Normal Beam UT (Wall Thickness)

Angle Beam Shear Wave UT (Crack Detection)

GWUT (CHigh Caliper rack) Resolution Detection)

Metal loss can occur both externally and internally in pipelines, with various forms such as selective seam corrosion, axially oriented stress fatigue cracking, and circumferential cracking Operators are encouraged to explore advanced inspection technologies with their vendors to enhance detection capabilities It is crucial that the pipeline allows for the passage of inspection tools without diameter restrictions or short-radius fittings The fluid within the pipeline must be compatible with the inspection tool to ensure effective signal transmission and prevent damage Pipeline cleanliness is also vital, as wax and debris can hinder the performance of in-line inspection (ILI) tools Additionally, the speed of the inspection tool can affect its ability to accurately locate and size anomalies, necessitating consideration of run length and fittings to avoid tool damage Operators should discuss these factors with potential ILI vendors before selecting tools for inspection.

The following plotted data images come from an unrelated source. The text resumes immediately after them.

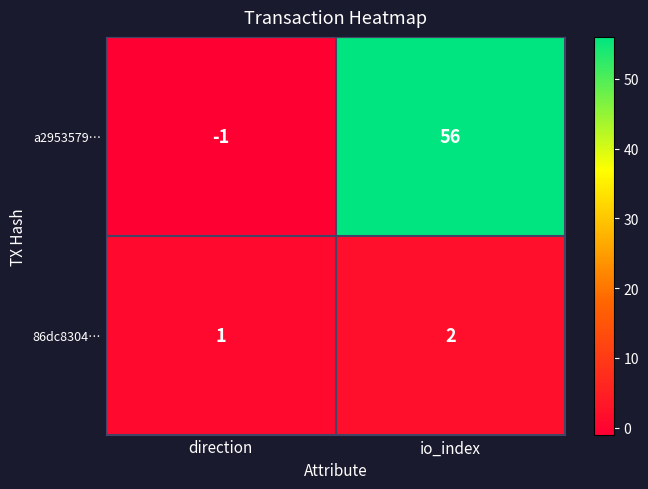

Which series has the largest total across all categories?

a2953579…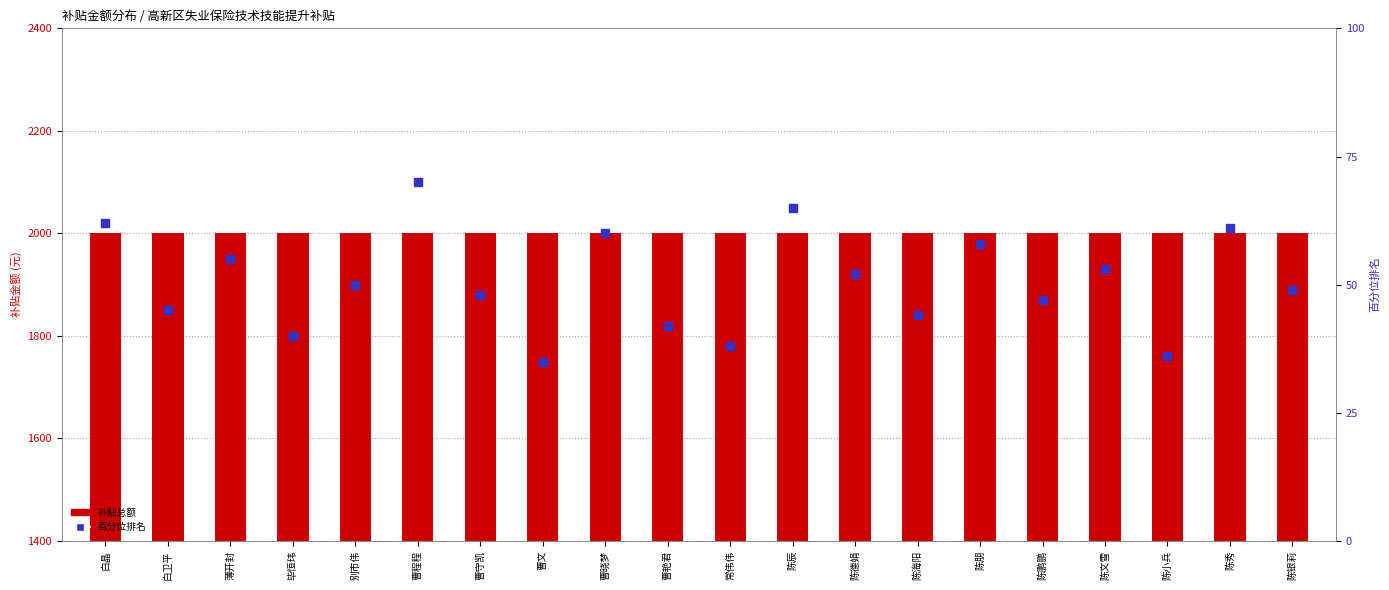

What are all the series names shown in the legend?

补贴总额, 百分位排名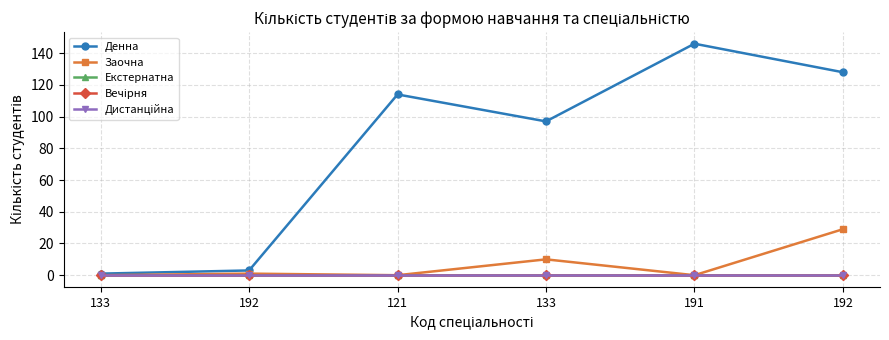

Is this an area chart (filled region under the line)?

No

To effectively address the various threats to pipeline integrity, operators must utilize multiple specialized tools, as no single tool can tackle all potential anomalies It is essential for pipeline operators to conduct the data analyses specified in Section 6 and the risk assessment detailed in Section 7 to pinpoint any threats relevant to the segment under inspection This thorough evaluation enables informed decisions regarding the selection of appropriate In-Line Inspection (ILI) tools for assessing the integrity of specific pipeline segments.

Although various In-Line Inspection (ILI) technologies are effective in identifying and assessing harmful anomalies in pipelines, it is crucial for pipeline operators to understand the limitations associated with each ILI technology.

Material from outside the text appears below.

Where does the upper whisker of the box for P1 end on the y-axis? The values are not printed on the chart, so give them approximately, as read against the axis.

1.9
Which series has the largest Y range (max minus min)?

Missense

To enhance the accuracy of distance measurements, operators should collaborate with vendors to install aboveground marking equipment that records specific locations as the tool moves These markings, combined with the known positions of physical features, are essential for calibrating the recorded distances of anomalies, facilitating their identification for visual inspection if needed Additionally, some tools incorporate global positioning system (GPS) technology to improve the precision and ease of locating actionable anomalies For even more accurate positioning, inertial guidance tools can be attached to the equipment, providing precise GPS coordinates.

Most technologies exhibit a threshold anomaly detection size, meaning that anomalies below this threshold may not be detected with 100% certainty Users must be aware of these limitations for each type of tool before utilizing them.

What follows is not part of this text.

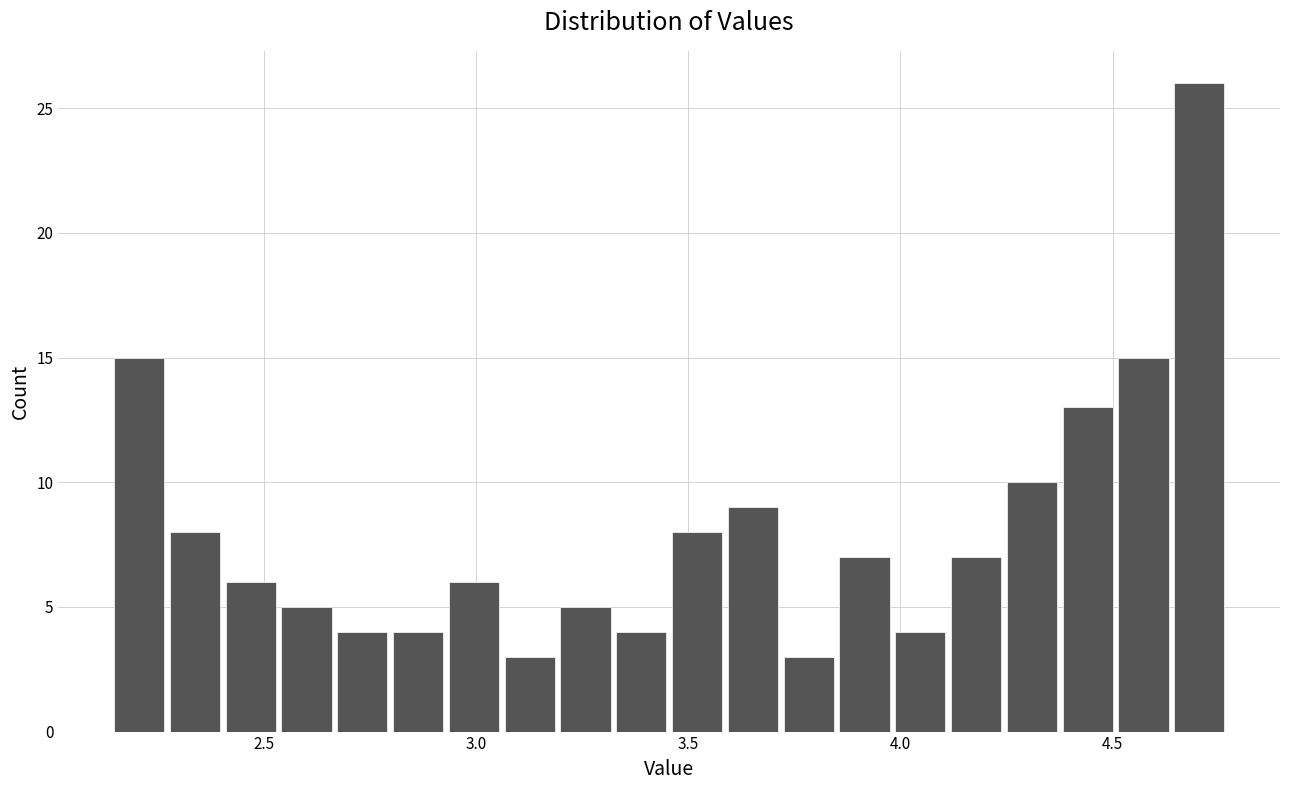

Read against the x-axis, roughly where is the centre of the tallest bar?

4.70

Many tools can characterize the sizes of anomalies within specified tolerances, but the sizes measured during excavation often differ from the predictions made by these tools Operators should assess the tool error by excavating and examining a representative sample of anomalies while accounting for field measurement errors Evaluating the statistical distribution of these errors is crucial for assessing the tool's performance and determining appropriate remedial actions for other anomalies.

Special ILI tools can be configured to detect specific anomalies, such as hard spots in pipe bodies, by utilizing a magnetic flux leakage (MFL) ILI tool in a tailored setup For more details, refer to section A.7.

Pipeline operators should recognize that routine anomaly grading from an ILI vendor may not adequately assess all anomalies In these situations, it can be beneficial to request a reexamination of the raw data collected by the tool Expert analysis of this raw data may provide insights into specific anomalies, especially when detailed data integration is necessary to identify potential threats.